Niamey: Niger has stepped up the fight against breast and cervical cancer, using screening and public awareness campaigns to reverse a scourge affecting more and more women in the prime of life.

“The situation in Niger is very alarming,” said oncologist Issimouha Dille. “Breast and cervical cancer are serious public health problems.”

The World Health Organisation (WHO) says some 8,000 new cancer cases are recorded each year in the poor Sahel country, which has a life expectancy of 56 years.

More than a quarter of the cases — 27 per cent — are breast cancer, followed by cervical cancer, which accounts for 14 per cent of cases, according to hospital statistics.

Dille, who heads the humanitarian group SOS-Cancer, said ignorance and poverty impeded efforts to address the problem.

“Especially deep in the countryside, women suffer in silence,” viewing cancer as an “evil spell”, Dille said.

A humanitarian official added: “In the absence of medical care, sufferers consult witch doctors and often die in their huts.”

Dille said screening for the two forms of cancer has previously been aimed at women between 50 and 60 years of age, but that today clinics are seeing patients aged 35 and even younger.

“A woman who is still active can succumb to ill health because we don’t have the means to treat her,” she said. “This woman will die.”

When “a portion of the active population, which helps the country develop, when this portion dies, what will we do? There will be no development,” Dille said.

With the help of international partners such as the WHO, the former French colony has decided to give priority to prevention efforts.

“We can prevent cervical cancer by screening,” Dille said, noting that the test costs less than six euros (Dh24) per patient.

Treatment costs are astronomical in comparison “when we account for the surgery, radiation, chemotherapy — with little chance of recovery, I might add,” she said.

Last month SOS-Cancer carried out a public awareness campaign in several towns, offering free screening to more than 500 women, a number of whom it said tested positive.

In 2014, the government launched a free programme to vaccinate girls between nine and 13 against cervical cancer, reaching more than 19,000 girls, most in the capital Niamey.

--- Stored data ---
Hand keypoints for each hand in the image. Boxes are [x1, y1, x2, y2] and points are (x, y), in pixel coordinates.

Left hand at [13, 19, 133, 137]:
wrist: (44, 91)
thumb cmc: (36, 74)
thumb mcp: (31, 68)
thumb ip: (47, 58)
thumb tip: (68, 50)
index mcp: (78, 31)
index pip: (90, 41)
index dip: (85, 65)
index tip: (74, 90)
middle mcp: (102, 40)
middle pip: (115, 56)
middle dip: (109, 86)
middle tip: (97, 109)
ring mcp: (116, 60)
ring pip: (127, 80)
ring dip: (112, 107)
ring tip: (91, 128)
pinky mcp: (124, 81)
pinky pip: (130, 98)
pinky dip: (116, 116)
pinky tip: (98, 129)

--- Required tasks ---
1. According to the article on breast and cervical cancer in Niger, what share of the country's cancer cases are breast cancer?
2. Write the next part of the article on breast and cervical cancer in Niger, starting after its final sentence.

--- Your written answers ---
1. 27 percent

2.
The pilot project will soon be extended to the whole country, with Health Minister Mano Aghali stressing on national television that the vaccine offers lifelong protection.

A radiation therapy centre is under construction in Niamey with support from the International Atomic Energy Agency.

Currently, most cancer patients have access only to palliative care, with only a “handful” of Nigeriens able to afford the prohibitive cost of seeking treatment abroad, a hospital source said.

The message that screening is a “necessity” is one that SOS-Cancer is trying to spread nationwide through television and radio broadcasts in local languages.

Posters with pictures of cancer patients who have had a breast or a limb removed hang in a variety of public places, as well as outside pharmacies.

“If the ravages of cancer are added to a high birth rate and endemic food crises, the impacts may be unsustainable for Niger,” one of the world’s poorest countries, Dille said.

Girls often marry at an extremely young age and Niger’s culture encourages large families, with the current average standing at 7.6 children per family.

Two in three girls are married by age 15, and a girl or woman dies every two hours from complications linked to pregnancy or childbirth, according to the UN Population Fund in Niamey.

“The only advice I can give to my sisters is that if they ever have cancer, they should not go to the witch doctor,” said a cancer patient who gave her name only as Aicha.

“They should come quickly to a health centre before the disease develops. Cancer is a hidden illness that we don’t see, it develops on the inside and defeats its victim.”